South Sacramento Pick-N-Pull employee J.J. Abero is in the business of buying used cars and selling back their parts at a cheaper price.
Abero said he was well aware of the law regarding catalytic converter purchases and insists he has never taken an individual one from anybody.
“It is illegal to resell used catalytic converters, so we scrap them,” Abero said. “I would have to report it if I’d seen it myself. I mean, (there are) cameras all over here, so if they see me with a catalytic converter with another person, and I didn’t stay in here, then it’d probably be on me.”
Abero also said he had seen private dismantlers in Rancho Cordova selling catalytic converters before.
“In Rancho Cordova, by that Pick-N-Pull over there, there’s a whole bunch of dismantlers and I’ve seen them selling some used cats,” Abero said.
One of Abero’s co-workers, Richard Perez, said his Toyota pickup had been the victim of a catalytic converter theft. Perez said the situation was financially frustrating to say the least.
“It really sucks because trying to get a new cat is either virtually impossible or super-duper expensive,” Perez said. “I had to buy an after-market one for $800.”
Victims usually pay an average of $1000 to get converters replaced.
Since there are a number of ways to keep a catalytic converter from being stolen, Officer Leonard said he recommends drivers start out with one specific strategy for prevention.

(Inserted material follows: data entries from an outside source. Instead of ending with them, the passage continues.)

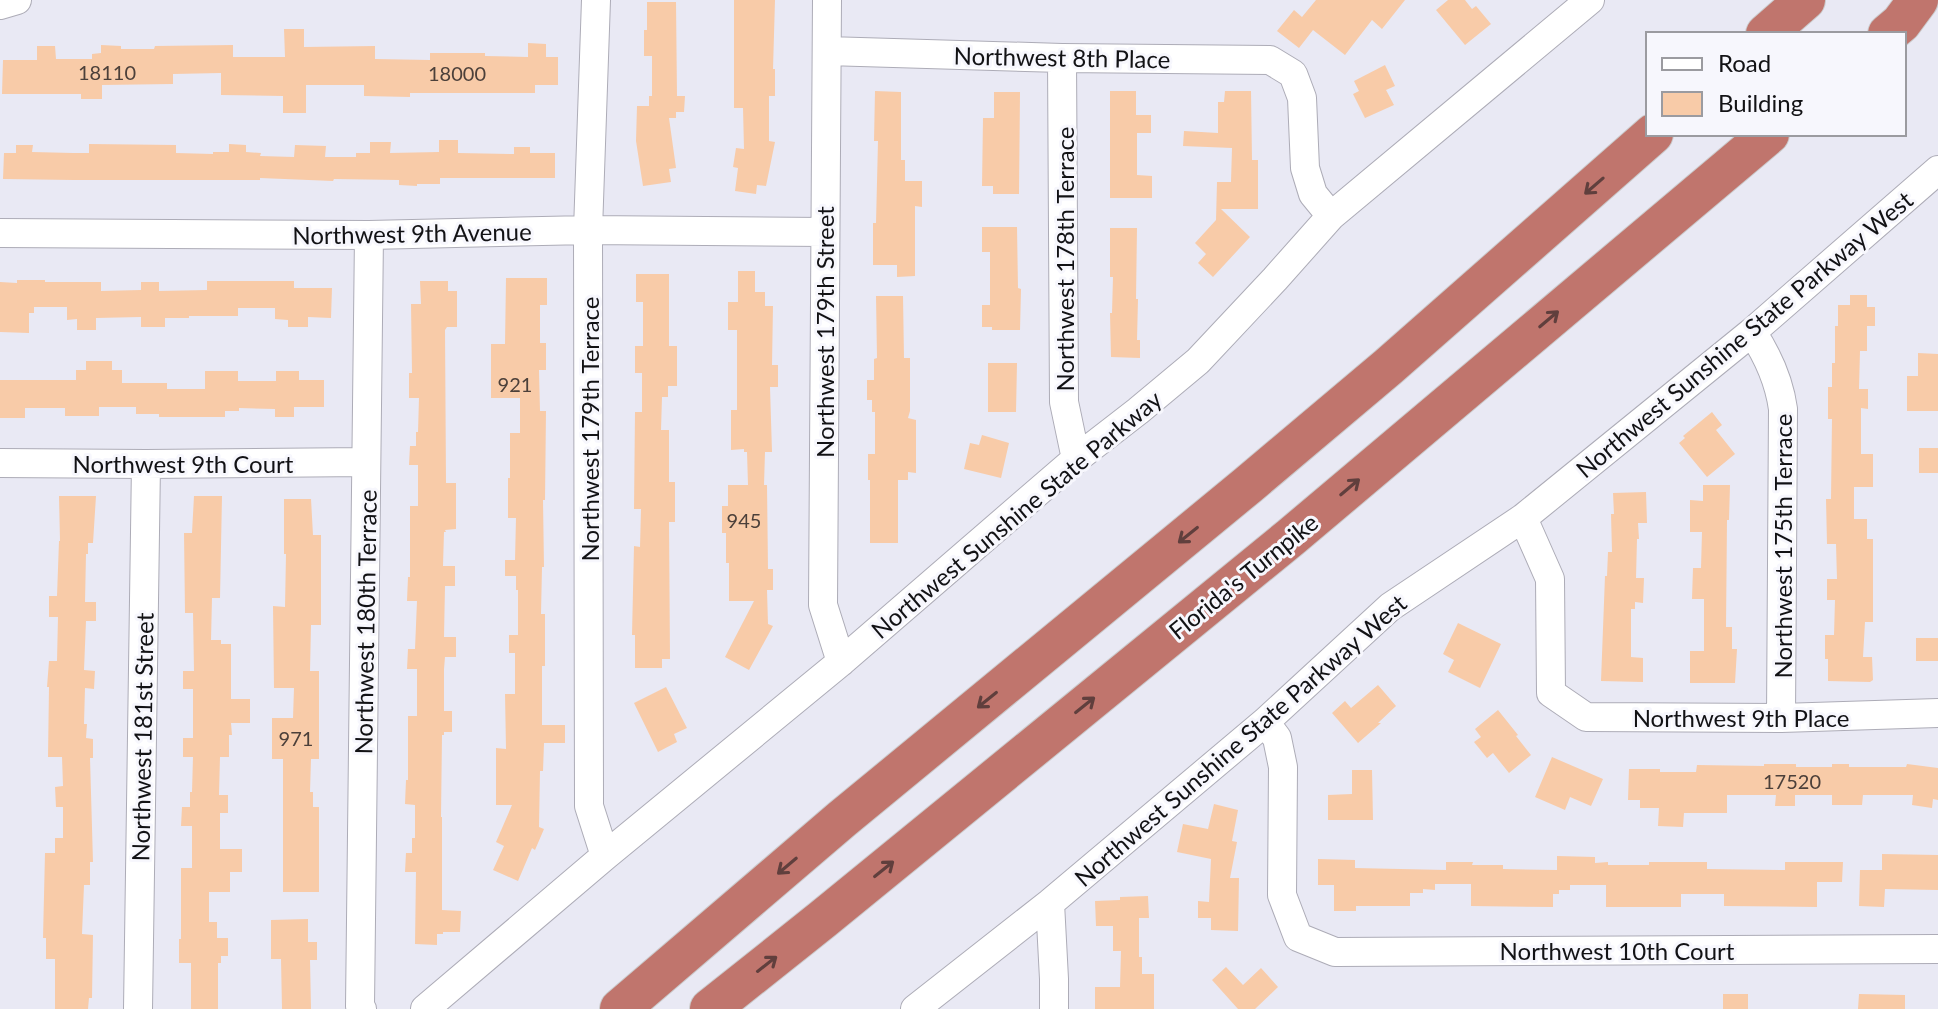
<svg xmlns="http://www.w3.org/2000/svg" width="1938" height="1009" font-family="Lato,sans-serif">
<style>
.building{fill:#f8cba8}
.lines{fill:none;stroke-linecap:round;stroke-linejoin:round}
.minor-casing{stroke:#adacb7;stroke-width:30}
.highway-casing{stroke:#cbcbcc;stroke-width:42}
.minor{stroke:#fff;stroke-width:28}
.highway{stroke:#c0756d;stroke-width:40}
.oneway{stroke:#603f3d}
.labels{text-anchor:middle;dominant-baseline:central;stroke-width:6;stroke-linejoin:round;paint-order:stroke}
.number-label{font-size:20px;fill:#4c403a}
.street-label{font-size:24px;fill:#121215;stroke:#f7f7fd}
</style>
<rect width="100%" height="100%" fill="#e9e9f4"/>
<path class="building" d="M734 0H775L773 69H775V96H769V141L775 142 766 186 757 185 756 194 735 191 738 168 733 167 736 148 744 149 743 108H734Z
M1316 0H1405L1382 29 1372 20 1345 55 1313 30 1299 48 1277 31 1294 10 1302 17Z
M1448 0H1465L1472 9 1476 6 1491 24 1465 45 1436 10Z
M647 2H676L677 96H685L684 112H676V118H669L676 168 669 169 671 182 643 186 636 141 637 106H649V96H652V56H644V30H647Z
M284 29H304V47L375 46V59L430 60V53H485V56L528 57V43L546 44V57H558V85H535V93H410V97L364 96V85H306V113H283V96L221 95V73L173 74V84L102 85V99H81V94H2L3 60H37V46H55L56 59H92V54L101 53V45L121 46V49H154L155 46 233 45V57H285Z
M1385 65 1395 86 1386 90 1394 105 1365 118 1353 94 1359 91 1354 81Z
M875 91 901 92V160H905V181H922V207L915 206V276L897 277V265H873V223H876L878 141H874Z
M1110 91H1136V115H1151V133H1137V175L1152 176V198H1110Z
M1225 91H1251L1252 160H1258V209H1221L1250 237 1213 277 1198 263 1206 254 1195 243 1216 220 1217 182H1231L1232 148 1183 146 1184 131 1218 133V102H1224Z
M994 92H1020L1019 194H993V186H982L983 118H994Z
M439 140H458V153L514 154V147H530V153H555V178H440V184H417V186L399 185V180L334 179 333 181 260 178V180H73L3 179 4 153H16V145H33L32 152 73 153H89V144L176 145V153L213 154V152H229V144L246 145V152L261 153 260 156 294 157 295 145 326 146 325 157H356V153H370V142H391L390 153 439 152Z
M982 227H1017L1018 288 1021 289 1020 330H992V327H982V305H990V252H982Z
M1110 228H1137L1136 299H1138L1137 340H1140V358L1111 357 1110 313H1112L1113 277H1110Z
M738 271H755V292H765V306H773L772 365H778V387H770L772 452H765L764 485H767L768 569H773V590H767L768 624 773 626 749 670 725 657 754 601H729V563H726V533H722V506H728V485H748L747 452H744V449L731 450V410H737V330H728V302H738Z
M636 274H669V346H677V386H668V397H662L661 430H669V482H675V522H669L670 659H662V668H635V635H632L634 546 640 547 641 509H634L635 412H642V373H635V346H643V302H636Z
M506 278H547V305H540V343H546V370H539L540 411H546L545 500H543L544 567H542L541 614H545V666H542V725H565V743H544L543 771H540L539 827 544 829 535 850 532 848 518 881 493 870 504 846 496 842 512 805H496V748L506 749 505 694H515V653H509V635H518V590H516V576H505V560H515L516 518H508V478H510V433H520V398H491V344H505Z
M17 280H45V282H101V291L141 290V282H159V291L207 290V281H294V288H332L331 318 308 317V327H288V320L275 319V308H238V316H189V318H165V327H141V317L96 318V330H77V319L67 320V307H34V313H29V333L0 332V282L17 283Z
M420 281H448V291H457V327H447L445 330 446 483H456V529L445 530 446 532H444L443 566H455V586H445L444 637H456V657H445L444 669V711H452V732H444V735H442L441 817H442V910L461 911 460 932H443V934H437V945L415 944 416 872H405L406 853H412V838H415V805L405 804 406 780H408V716H417V669H407L408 649H415L417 601H407L408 577H410V506H418V465H409L410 446H416V432H418L419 398H409V373H412L411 304H421Z
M1850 295H1867V307H1875V326H1867V351H1860L1859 389H1868V409L1861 408V454H1873V487H1854V519H1867V539H1873V622H1865L1863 657H1872L1873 680 1870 682 1828 681V659H1825V635H1834L1835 600H1827V579H1837L1836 544H1827L1826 499H1831L1832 419H1828V387H1832V363H1835V326H1838V305H1850Z
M876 296H903L904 358H910V411L908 418 916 420V473L908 472V480H898V543H870V480H868V454H875V412H872V400H867V380H874V359L877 358Z
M1918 353 1938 354V411H1907V376H1918Z
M86 361H112V370H122V383H167V389H205V371H238V381H276V371H299V380H324V407H294V417H275V409L239 408V411H225V417H159V414H136V407H99V416H65V408H25V418H0V380H76V370H86Z
M988 363H1017L1016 412H988Z
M1712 412 1722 425 1716 430 1735 454 1707 477 1679 443 1685 438 1683 436Z
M982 435 1009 443 1001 478 964 469 970 443 979 445Z
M1919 448H1938V473H1919Z
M1703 485H1730L1729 520H1727L1726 627H1732V649H1737L1735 683H1690V651H1704V599H1692L1693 568H1701L1702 532H1690V500L1703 501Z
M1646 492 1647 523H1638L1639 539H1637L1636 578H1644L1643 603 1635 602V609H1631V657L1643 658V682L1601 681 1605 576H1607L1608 552H1612L1611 514H1614L1613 493Z
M59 496H96L93 543H88V554H86L85 602H96V621H86L84 670 95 671 94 689 85 688 84 724H87L86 738 93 739V758H90L93 862H90V885H84L82 934 93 935 92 998H89L88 1009H55V959H46V938H43L45 853H55V838H63V807H56L55 787 63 786 62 757H48L49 687H47L49 661H57L58 617H49V596H57L59 541H60Z
M194 496H222L220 598H212L211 640H221V644H231V699H250V723H231L232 735H229V757H220L219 795H228V813H220V849H242V872H230V892H209V922H217V938H228V956H221V963H218V1009H191V963H179V939H181V868H192V826H181L182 807H190V792H192L193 757H183V738H193V689H183V671H194L193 613H185L184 533H192Z
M284 499H311L313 535H321V625H311L310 671H319V759H311L310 792H313V807H319V892H283V759H272V718H293L294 688H274L273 606 285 607 286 554H284Z
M1458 623 1501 644 1480 688 1448 672 1454 660 1443 654Z
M1916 638H1938V661H1916Z
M1378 685 1396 706 1378 723H1381L1358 743 1332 713 1345 701 1351 708Z
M666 687 687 728 674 734 677 742 658 752 634 703Z
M1498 710 1518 735 1516 736 1531 755 1509 773 1493 753 1487 758 1474 742 1481 737 1475 729Z
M1552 757 1603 779 1591 806 1570 797 1565 810 1535 797Z
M1764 764H1796V767H1832V764H1849V767H1906L1907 764 1938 768V800L1933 799 1932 808 1912 805 1913 795H1863L1862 805H1832V795H1795V806H1775L1776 795H1727V813H1684L1683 827 1658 826 1659 808H1640V800H1628L1629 769H1660V772H1696L1697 765 1764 766Z
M1352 770H1372L1373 820H1328V795L1352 794Z
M1214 804 1238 810 1232 841 1237 842 1230 878H1239L1238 931 1211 930V918H1198V901L1209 902 1211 859 1177 852 1183 824 1208 829Z
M1882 854 1938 855V890L1885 889 1884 907 1859 906 1860 870H1882Z
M1557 856 1595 857V863L1608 862V865H1649V862H1707V869L1785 870V862H1843L1842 882H1817V907L1724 906V894H1681V907H1606V885H1570V890H1559V894H1553V907L1471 906V884H1435V890L1423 889V893H1410V906H1356V911H1334V885H1318V859L1355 860V868L1446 870V862H1473L1472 865H1503V869L1557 870Z
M1148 896 1149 918H1139V957H1142V974H1154V1009H1095V987H1120L1121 951H1113V926H1096L1095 901 1120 900V897Z
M308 919V942H317V960H310L311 1009H282L281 959H271V920Z
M1226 967 1243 985 1261 968 1278 987 1255 1009H1238L1212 980Z
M1723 994H1748V1009H1723Z
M1859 994 1905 995V1009H1858Z"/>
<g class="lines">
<defs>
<path id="minor" d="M596 0 588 230 589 806 605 856
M827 0 823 605 841 662
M0 5 17 0
M827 51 1062 58 1270 60 1293 74 1302 98 1305 168 1313 194 1331 216
M1062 58 1064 402 1076 459
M0 233 369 235 588 230 824 232
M1752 332C1768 356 1779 380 1783 409L1781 718
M0 463 146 464 366 462
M1523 518 1550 579 1551 693 1586 717 1781 718 1938 713
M1265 722 1277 738 1283 767 1282 895 1298 937 1335 952 1938 949
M1050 903 1054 979V1009
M138 1009 146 464
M362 1009 360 1006 369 235
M425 1009 605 856 841 662 1076 459 1138 411 1198 361 1275 279 1331 216 1590 0
M915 1009 1050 903 1265 722 1390 607 1523 518 1752 332 1938 170"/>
<path id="highway" d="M1766 34 1805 0
M1888 34 1901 23 1918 0
M620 1009 842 819 1248 485 1388 367 1653 134
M710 1009 823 919 1291 537 1769 134"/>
</defs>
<use href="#minor" class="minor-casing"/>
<use href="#highway" class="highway-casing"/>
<use href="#minor" class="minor"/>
<use href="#highway" class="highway"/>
</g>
<defs><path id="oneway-shaft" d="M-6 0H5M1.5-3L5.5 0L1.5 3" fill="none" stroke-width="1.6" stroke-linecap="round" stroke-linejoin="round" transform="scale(2)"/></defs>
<g class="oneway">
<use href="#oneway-shaft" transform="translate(1594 186) rotate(139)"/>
<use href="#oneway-shaft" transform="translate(1549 319) rotate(-40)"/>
<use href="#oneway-shaft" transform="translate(1350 487) rotate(-40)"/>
<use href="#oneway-shaft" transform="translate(1188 535) rotate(141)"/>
<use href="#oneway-shaft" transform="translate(987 700) rotate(141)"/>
<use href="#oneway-shaft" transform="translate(1085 705) rotate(-39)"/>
<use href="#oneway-shaft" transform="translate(787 866) rotate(140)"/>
<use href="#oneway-shaft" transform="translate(884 869) rotate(-39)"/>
<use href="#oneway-shaft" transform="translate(767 964) rotate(-38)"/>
</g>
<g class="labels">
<g class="number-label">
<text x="107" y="72">18110</text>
<text x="457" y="73">18000</text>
<text x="515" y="384">921</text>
<text x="744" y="520">945</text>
<text x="296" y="738">971</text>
<text x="1792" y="781">17520</text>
</g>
<g class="street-label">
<text transform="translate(1062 57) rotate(1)">Northwest 8th Place</text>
<text transform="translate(412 233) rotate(-1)">Northwest 9th Avenue</text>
<text transform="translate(1064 259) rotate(-90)">Northwest 178th Terrace</text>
<text transform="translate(824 332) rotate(-90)">Northwest 179th Street</text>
<text transform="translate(1744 334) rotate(-40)">Northwest Sunshine State Parkway West</text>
<text transform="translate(589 429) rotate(-90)">Northwest 179th Terrace</text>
<text x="183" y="463">Northwest 9th Court</text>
<text transform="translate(1016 514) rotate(-40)">Northwest Sunshine State Parkway</text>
<text transform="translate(1782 546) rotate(-90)">Northwest 175th Terrace</text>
<text transform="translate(1243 576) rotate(-39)">Florida's Turnpike</text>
<text transform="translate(365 622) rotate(-89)">Northwest 180th Terrace</text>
<text x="1741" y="717">Northwest 9th Place</text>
<text transform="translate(142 737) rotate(-89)">Northwest 181st Street</text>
<text transform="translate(1240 740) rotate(-41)">Northwest Sunshine State Parkway West</text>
<text x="1617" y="950">Northwest 10th Court</text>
</g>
</g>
<rect x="1646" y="32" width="260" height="104" fill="#f7f7fd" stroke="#9b9ba0" stroke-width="2"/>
<rect x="1662" y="58" width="40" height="12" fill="#ffffff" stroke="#9b9ba0" stroke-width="2"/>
<text x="1718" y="72" font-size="24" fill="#121215">Road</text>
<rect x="1662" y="92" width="40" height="24" fill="#f8cba8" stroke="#9b9ba0" stroke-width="2"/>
<text x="1718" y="112" font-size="24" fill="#121215">Building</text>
</svg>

“It’s called Etch & Catch,” Leonard said. “Basically, we engrave the vehicle’s license plate number onto the actual catalytic converter. So this (is an) event we hold for free for the public about twice a year.”
An Etch & Catch event allows people to go to a local Jiffy Lube, get a free ticket and have their catalytic converters engraved and highlighted all courtesy of the Sacramento Police Department.
Leonard said when criminals see the white highlighted engraving they should know to stay away. Even if they decide to take it, however, police would still have a much easier time tracking it in the black market.
“This is not the best solution, but it’s free and it helps,” Leonard said. “So it does two things for us: No. 1, if it gets stolen we can track it because there’s a white temp paint we want to illuminate the fact that this has been marked, so they might not even take it to begin with if it’s marked.”
Being able to track stolen catalytic converters is essential to place a charge on someone, Leonard said.
If the police know where a converter came from, a thief would most likely be charged with a felony. Otherwise, authorities would have to let them go.
“That’s the biggest problem with catalytic converters,” Leonard said. “When I got that guy with 25 in his house, there was nothing we could do because we can’t prove what cars he took them from (and) because there are no numbers on these catalytic converters.”